--- Start of Passage given ---
The potential is there for some form of nukenapping--grabbing weapons for ransom or nuclear blackmail--or sales to rogue states or terrorists, or unauthorized launches by renegade commanders. Some Russians even fret about a nuclear civil war. If a region in Siberia were to declare its independence, a retired senior officer in Moscow speculates, "the entire missile force in the area might cut itself off from the chain of command and control and get reprogrammed to be able to launch at will."
A top-secret CIA study last September, first reported by the Washington Times, rated the likelihood of such a launch as still low but found the Russian control system under such unprecedented stress that some high-level commanders in Moscow were worried about the security of their nuclear weapons. The CIA also reported that the famous code briefcases are not what they seem. They allow the President or the Defense Minister or the Chief of the General Staff to authorize a nuclear attack, but the actual ability to launch missiles lies much further down the line of command, even in regional command posts and submarines, which, says the CIA report, "have the technical ability to launch without authorization by political leaders or the General Staff."
Under these circumstances, uncountable things could go wrong, and the CIA lists three most feared scenarios. First is a political crisis in Moscow that could lead to a military coup or a breakdown in command authority from the top. This could leave elements of the strategic forces to their own devices.
Second is a possible miscalculation of U.S. actions during some kind of crisis. The Russians might wrongly think they were under attack from the West and fire their rockets. This danger has greatly increased because the Russian early-warning system is not what it used to be. It has lost major radar stations in the new nations of Ukraine, Latvia and others. Some of its satellite-tracking stations have gone to Ukraine, Georgia and Kazakhstan. The high command is now partially blind, which increases its apprehensions, produces false alarms and makes good decisions harder.
--- End of Passage given ---
(Job 1)
Which lines of the records contain the word "treble"? Pick them out and copy each one.
--- Start of Recorded data ---
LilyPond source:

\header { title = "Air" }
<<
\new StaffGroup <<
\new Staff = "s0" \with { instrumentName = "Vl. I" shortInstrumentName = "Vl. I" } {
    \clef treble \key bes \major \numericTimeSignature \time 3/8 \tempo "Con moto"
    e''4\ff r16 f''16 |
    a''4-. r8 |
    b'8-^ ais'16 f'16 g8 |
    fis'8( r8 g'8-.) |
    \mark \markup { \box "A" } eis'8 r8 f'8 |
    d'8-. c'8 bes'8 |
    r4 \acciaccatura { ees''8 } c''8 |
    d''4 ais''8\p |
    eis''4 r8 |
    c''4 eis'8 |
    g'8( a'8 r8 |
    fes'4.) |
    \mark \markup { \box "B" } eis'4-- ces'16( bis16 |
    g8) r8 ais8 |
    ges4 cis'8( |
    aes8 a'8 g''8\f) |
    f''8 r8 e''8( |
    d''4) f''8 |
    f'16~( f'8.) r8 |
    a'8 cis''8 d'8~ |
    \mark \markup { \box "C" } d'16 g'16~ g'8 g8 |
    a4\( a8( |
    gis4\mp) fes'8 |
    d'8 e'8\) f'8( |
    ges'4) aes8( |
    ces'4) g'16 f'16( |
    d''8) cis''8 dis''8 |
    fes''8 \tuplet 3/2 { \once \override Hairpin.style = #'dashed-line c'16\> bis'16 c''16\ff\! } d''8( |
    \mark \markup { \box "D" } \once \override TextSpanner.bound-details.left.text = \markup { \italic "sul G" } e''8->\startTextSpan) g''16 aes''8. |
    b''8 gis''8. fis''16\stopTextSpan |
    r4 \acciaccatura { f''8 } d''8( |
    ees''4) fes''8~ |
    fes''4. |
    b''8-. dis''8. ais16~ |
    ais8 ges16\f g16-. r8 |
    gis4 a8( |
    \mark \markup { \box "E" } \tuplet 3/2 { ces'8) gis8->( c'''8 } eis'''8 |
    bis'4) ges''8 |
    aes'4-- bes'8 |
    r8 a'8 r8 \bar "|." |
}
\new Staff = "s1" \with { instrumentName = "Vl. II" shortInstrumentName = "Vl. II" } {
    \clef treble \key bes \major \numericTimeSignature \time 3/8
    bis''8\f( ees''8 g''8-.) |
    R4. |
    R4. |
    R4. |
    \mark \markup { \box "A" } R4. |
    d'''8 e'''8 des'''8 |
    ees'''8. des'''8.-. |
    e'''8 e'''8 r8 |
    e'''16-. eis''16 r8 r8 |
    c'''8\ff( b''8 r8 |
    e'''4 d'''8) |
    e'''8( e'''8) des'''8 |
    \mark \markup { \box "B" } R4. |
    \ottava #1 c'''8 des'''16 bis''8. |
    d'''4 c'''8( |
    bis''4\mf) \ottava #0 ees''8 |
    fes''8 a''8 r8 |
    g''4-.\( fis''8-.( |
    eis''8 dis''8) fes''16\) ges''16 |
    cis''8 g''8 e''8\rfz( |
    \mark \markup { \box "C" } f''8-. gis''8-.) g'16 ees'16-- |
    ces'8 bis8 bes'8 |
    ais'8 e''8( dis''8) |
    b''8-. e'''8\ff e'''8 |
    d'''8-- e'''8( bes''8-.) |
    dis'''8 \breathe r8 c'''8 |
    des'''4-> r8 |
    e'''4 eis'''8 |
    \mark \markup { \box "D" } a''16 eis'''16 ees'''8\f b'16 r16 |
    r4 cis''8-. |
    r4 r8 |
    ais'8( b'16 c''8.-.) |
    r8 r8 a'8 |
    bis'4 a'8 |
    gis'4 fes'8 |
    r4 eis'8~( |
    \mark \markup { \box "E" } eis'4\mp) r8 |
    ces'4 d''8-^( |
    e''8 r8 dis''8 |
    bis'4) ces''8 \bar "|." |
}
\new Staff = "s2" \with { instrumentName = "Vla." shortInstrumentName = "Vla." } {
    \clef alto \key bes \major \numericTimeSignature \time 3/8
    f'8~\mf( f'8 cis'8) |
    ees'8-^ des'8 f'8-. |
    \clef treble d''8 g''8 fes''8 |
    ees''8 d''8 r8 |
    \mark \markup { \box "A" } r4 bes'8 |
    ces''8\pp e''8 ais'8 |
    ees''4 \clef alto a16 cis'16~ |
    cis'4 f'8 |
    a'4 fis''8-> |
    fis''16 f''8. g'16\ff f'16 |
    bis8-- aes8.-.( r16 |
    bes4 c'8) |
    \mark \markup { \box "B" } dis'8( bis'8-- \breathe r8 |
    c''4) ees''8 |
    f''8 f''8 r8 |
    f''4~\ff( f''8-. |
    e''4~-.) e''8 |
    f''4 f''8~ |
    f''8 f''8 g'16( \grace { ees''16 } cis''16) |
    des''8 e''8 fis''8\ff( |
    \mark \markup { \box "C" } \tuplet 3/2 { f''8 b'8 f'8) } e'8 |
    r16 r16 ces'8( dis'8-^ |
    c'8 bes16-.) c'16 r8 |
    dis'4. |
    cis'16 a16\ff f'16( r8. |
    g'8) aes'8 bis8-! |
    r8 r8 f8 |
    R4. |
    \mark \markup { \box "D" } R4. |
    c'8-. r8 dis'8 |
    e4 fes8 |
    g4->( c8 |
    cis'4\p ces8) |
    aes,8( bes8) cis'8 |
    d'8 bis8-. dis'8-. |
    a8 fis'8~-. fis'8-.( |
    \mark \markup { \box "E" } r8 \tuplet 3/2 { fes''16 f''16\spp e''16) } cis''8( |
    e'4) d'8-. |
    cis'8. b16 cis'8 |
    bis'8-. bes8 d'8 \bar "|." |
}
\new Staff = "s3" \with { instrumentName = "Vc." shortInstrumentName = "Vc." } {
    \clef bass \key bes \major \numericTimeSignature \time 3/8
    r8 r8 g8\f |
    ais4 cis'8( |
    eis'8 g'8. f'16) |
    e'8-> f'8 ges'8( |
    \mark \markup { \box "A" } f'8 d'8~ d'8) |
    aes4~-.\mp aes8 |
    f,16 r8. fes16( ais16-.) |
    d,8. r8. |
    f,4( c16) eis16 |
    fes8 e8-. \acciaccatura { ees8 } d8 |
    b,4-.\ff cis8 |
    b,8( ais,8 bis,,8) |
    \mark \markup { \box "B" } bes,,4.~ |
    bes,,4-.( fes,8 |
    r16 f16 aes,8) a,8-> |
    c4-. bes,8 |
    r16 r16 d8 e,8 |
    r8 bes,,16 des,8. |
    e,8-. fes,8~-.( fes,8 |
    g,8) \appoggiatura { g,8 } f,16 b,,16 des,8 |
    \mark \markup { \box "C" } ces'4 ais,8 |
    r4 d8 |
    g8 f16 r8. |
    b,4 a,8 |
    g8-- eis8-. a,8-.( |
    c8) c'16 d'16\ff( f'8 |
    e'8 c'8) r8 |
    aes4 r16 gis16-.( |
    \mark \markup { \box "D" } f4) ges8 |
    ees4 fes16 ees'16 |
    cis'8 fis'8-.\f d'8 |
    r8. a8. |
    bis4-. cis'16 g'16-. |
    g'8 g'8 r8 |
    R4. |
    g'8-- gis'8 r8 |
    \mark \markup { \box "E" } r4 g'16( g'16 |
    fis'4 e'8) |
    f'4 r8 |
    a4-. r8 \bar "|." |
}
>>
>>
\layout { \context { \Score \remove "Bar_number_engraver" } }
--- End of Recorded data ---
(Job 2)
Could you rewrite the article on Russia's nuclear arsenal, starting at "Under these circumstances, uncountable" and ending at "their own devices.", with "military coup" changed to "palace revolt"?

(Exercise solution 1)
    \clef treble \key bes \major \numericTimeSignature \time 3/8 \tempo "Con moto"
    \clef treble \key bes \major \numericTimeSignature \time 3/8
    \clef treble d''8 g''8 fes''8 |

(Exercise solution 2)
Under these circumstances, uncountable things could go wrong, and the CIA lists three most feared scenarios. First is a political crisis in Moscow that could lead to a palace revolt or a breakdown in command authority from the top. This could leave elements of the strategic forces to their own devices.